The causal conclusions rely on the correctness of the assumed DAG structure in many aspects, in addition to independence, mis-specified relationships or omitted variables - such as unmodeled nonlinear effects or unobserved confounders - could lead to misleading causal inferences. The authors should discuss the potential impact of those DAG misspecification.
Minor Comments
The priors (e.g., Normal(0.5, 1), Normal(0.5, 0.5)) appear somewhat arbitrary and not elicited from domain experts. The study would be strengthened by (a) justifying these priors through expert input or empirical reasoning, or (b) using uninformative priors.
Please clarify how model convergence was assessed under the Bayesian MCMC framework. Including trace plots or diagnostics is important for verifying convergence. A useful reference is: Reich, Brian J., and Sujit K. Ghosh. Bayesian Statistical Methods. Chapman and Hall/CRC, 2019.
Both R2 and WAIC are reported and appear consistent. However, if they diverged, how should this be interpreted? A short explanation of their conceptual difference would improve clarity.
Figure 13(b) seems to show narrower confidence intervals than (a), but this is hard to discern. The figure could be redesigned for better contrast. Also, revise the phrasing “noisier but also more reliable,” as “noisier” typically suggests lower precision.

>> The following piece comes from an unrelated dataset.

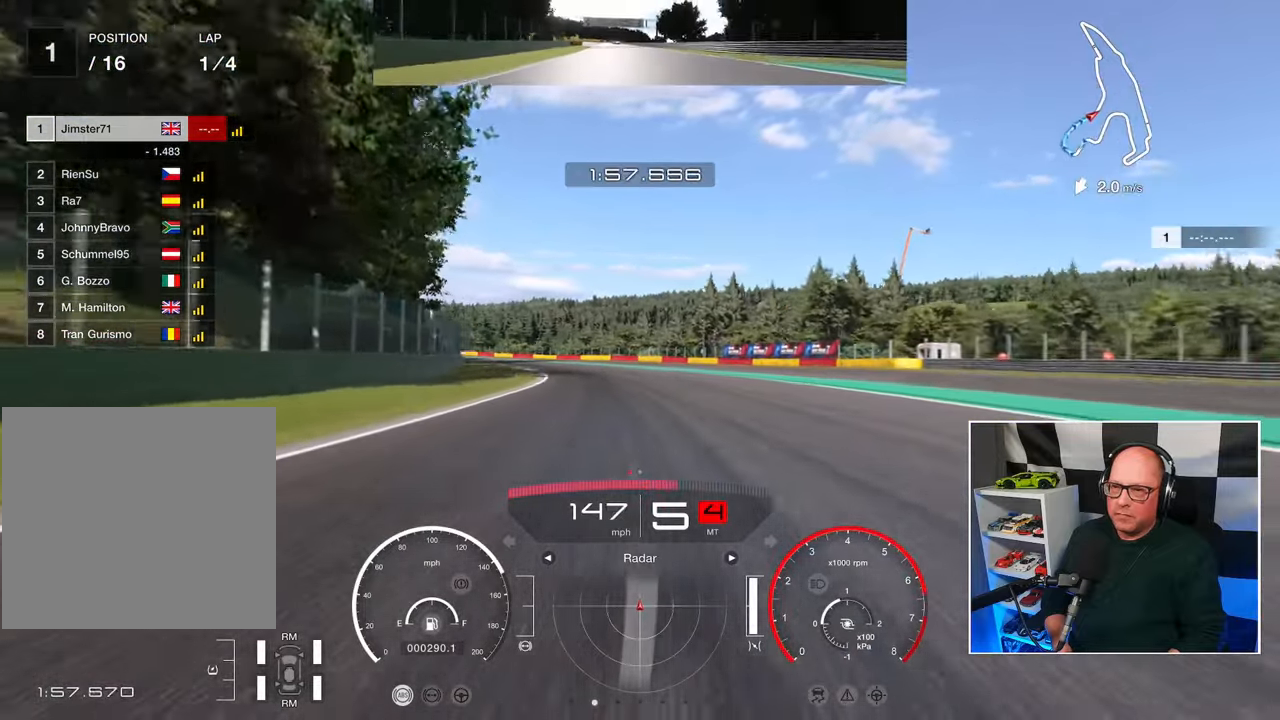
{"buttons": ["R2"], "left_stick": "up-left", "right_stick": "center", "events": []}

The rationale for preferring graphical causal models over alternatives (e.g., Granger causality, potential outcomes) is generally sound. Graphical models do enhance transparency and facilitate the integration of mechanistic knowledge. However, they do not eliminate assumptions or guarantee correctness. Traditional causal frameworks are not inherently “non-transparent” but rely on different theoretical foundations. Acknowledging this nuance would make the argument more balanced.
Appendix E Figure E1, used to validate statistical independence, could be clearer. Adding fitted lines with distinct colors for different temperature levels would improve readability and interpretation.